The question remains as to what average citizens can do about this sort of thing if they disapprove. They can of course strive to pick the best, wisest, most trustworthy politicians. But once in office, those politicians may prove difficult to push or hold accountable if they oppose transparency. However, citizens can push for congressional oversight. They can use the Freedom of Information Act and work with watchdog groups. They can support efforts by the National Archives and a few other government entities not to classify documents as secret needlessly and that e-mails and other governmental records be stored and not destroyed. They can pay attention to significant policy changes at individual agencies. They can push the press corps to practice accountability journalism and ask tough questions of an administration. Finally, they can ask themselves what their vision of government is, and whether their officials - and candidates - reflect it. To return to Barton Gellman's interview with Scott Horton:

In [Cheney's] own frame of reference, the Constitution not only permits but compels him to help Bush break free of restraints on his prerogatives as commander in chief and leader of the unitary executive branch. But where Cheney does show contempt is for public opinion, the capacity of the citizenry at large to make rational decisions.

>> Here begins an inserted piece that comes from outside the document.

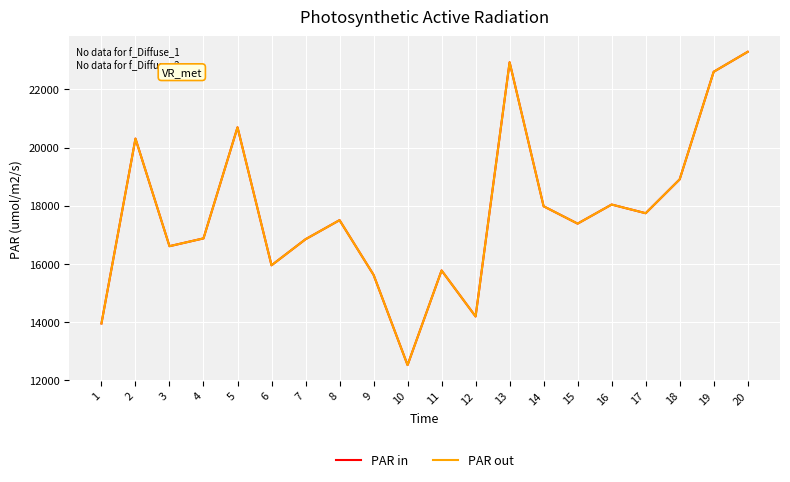

What is the approximate value of PAR out at 8?

17501.5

Go back and look at what he says about “opinion polls.” Invariably his message is that a politician who pays them heed is failing to do his job. As Cheney sees it, public opinion is fickle, ill-informed, self-contradictory, emotional–nothing like his own conversation with himself and trusted aides. He speaks disdainfully of critics as “elites,” but his own view of democracy is at the far elite extreme. Voters are entitled to choose a president every four years, he said at the National Press Club, but then they need to let him do his job. The transaction is like hiring a surgeon; pick a good one, and don’t try to tell him where to place the knife. This “trustee” model of democracy is associated with Edmund Burke, the Old Whig philosopher in 18th century England. It is not the model that took root here when the Founders designed a plan of government that derived its authority from the people. If you take Cheney’s view, aggressive efforts at secrecy, for our own good, to prevent us from making the wrong choices or interfering with government’s important work, are a rational response.

To return to Cheney rule #2, we're still learning the full extent of the game.